[[ EXCERPTED TEXT, beginning ]]

Re: [PROPOSAL] Support level increment delay for ReconsumerLater interface

2021-09-28 Thread r...@apache.org
> I think if make some enhancements for the ack timeout is more
> reasonable, the ack timeout handling will not use the delay queue such as
> we have an AckTimePolicy

Thanks PenghuiLi,

Acktimeout has its own problems, such as how long should we set a
reasonable time. So in the Go SDK, we abandoned this method and used Nack's
logic instead of AckTimeout. If this is the case, can we also consider
adding an interface similar to NackPolicy in the logic of Nack to expose it
to users, and users can customize their own Nack policy.

> 3. I think if make some enhancements for the ack timeout is more
> reasonable, the ack timeout handling will not use the delay queue such as
> we have an AckTimePolicy there

AckTimeout or Delay Message is essentially the implementation mechanism of
Time Tracker internally. From this point of view, I think AckTimeout or
DelayMessage-based methods are both feasible. Most of the code logic can be
reused using the existing DelayMessage solution. If you use AckTimeout to
implement it, we need to repackage the Time Tracker here

--
Thanks
Xiaolong Ran

Chris Kellogg  于2021年9月28日周二 下午11:45写道:

> It seems like an application can already do something like this without any
> changes to the clients?

[[ EXCERPTED TEXT, end ]]

### JOB 1
Render the sentence "Most of the code logic can be reused using the existing DelayMessage solution." from the thread excerpt into Spanish.
### JOB 2
Reproduce the lines of the entries starting at the beginning of the entries and ending at the line that contains "voters about a", both included, leaving out the pictures.
The thread excerpt above has no connection to the entries that follow it.

[[ DATA FOR ANALYSIS, beginning ]]

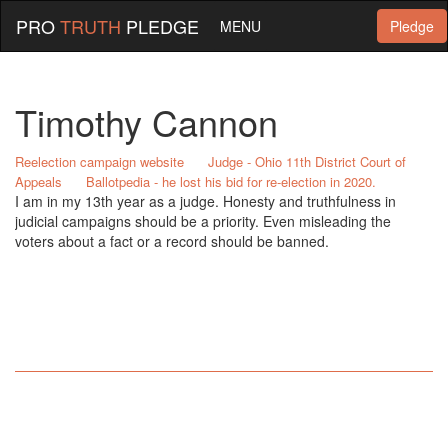
PRO
TRUTH
PLEDGE
MENU
Pledge
Timothy Cannon
Reelection campaign website
Judge - Ohio 11th District Court of
Appeals
Ballotpedia - he lost his bid for re-election in 2020.
I am in my 13th year as a judge. Honesty and truthfulness in
judicial campaigns should be a priority. Even misleading the
voters about a fact or a record should be banned.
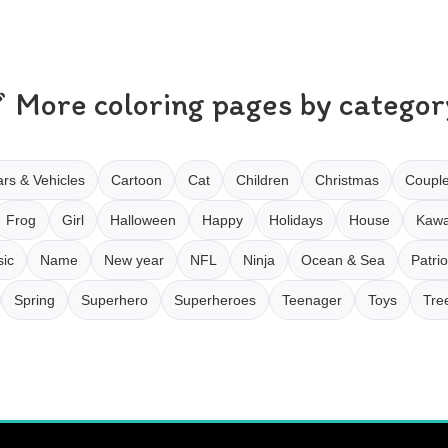
More coloring pages by categor
rs & Vehicles
Cartoon
Cat
Children
Christmas
Coupl
Frog
Girl
Halloween
Happy
Holidays
House
Kawa
ic
Name
New year
NFL
Ninja
Ocean & Sea
Patrio
Spring
Superhero
Superheroes
Teenager
Toys
Tre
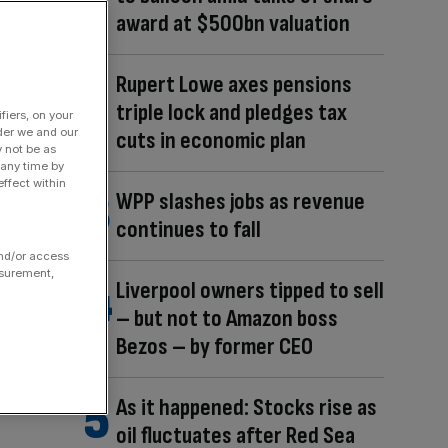
award at $500bn valuation
Rupert Lowe axes pensions
triple lock and pledges tax
fiers, on your
der we and our
cuts in economic plan
y not be as
 any time by
ffect within
WPP slashes jobs as revenue
continues to fall
and/or access
asurement,
Liverpool owners tipped to sell
– but not to Amazon boss
Bezos – by former CEO
As it happened: Stocks rise as
oil fluctuates after Red Sea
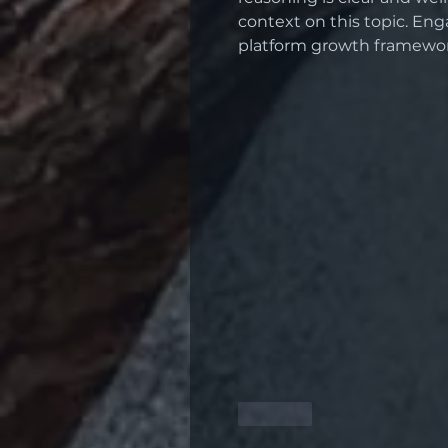
context on this topic. Eng
platform growth framewor
Like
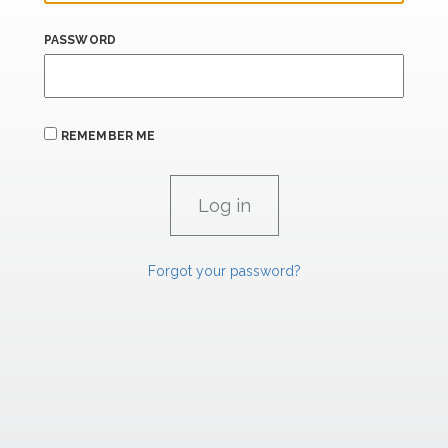
PASSWORD
REMEMBER ME
Forgot your password?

[[ DATA FOR ANALYSIS, end ]]

### ANSWER BOX 1
La mayor parte de la lógica del código puede reutilizarse mediante la solución existente de DelayMessage.

### ANSWER BOX 2
PRO
TRUTH
PLEDGE
MENU
Pledge
Timothy Cannon
Reelection campaign website
Judge - Ohio 11th District Court of
Appeals
Ballotpedia - he lost his bid for re-election in 2020.
I am in my 13th year as a judge. Honesty and truthfulness in
judicial campaigns should be a priority. Even misleading the
voters about a fact or a record should be banned.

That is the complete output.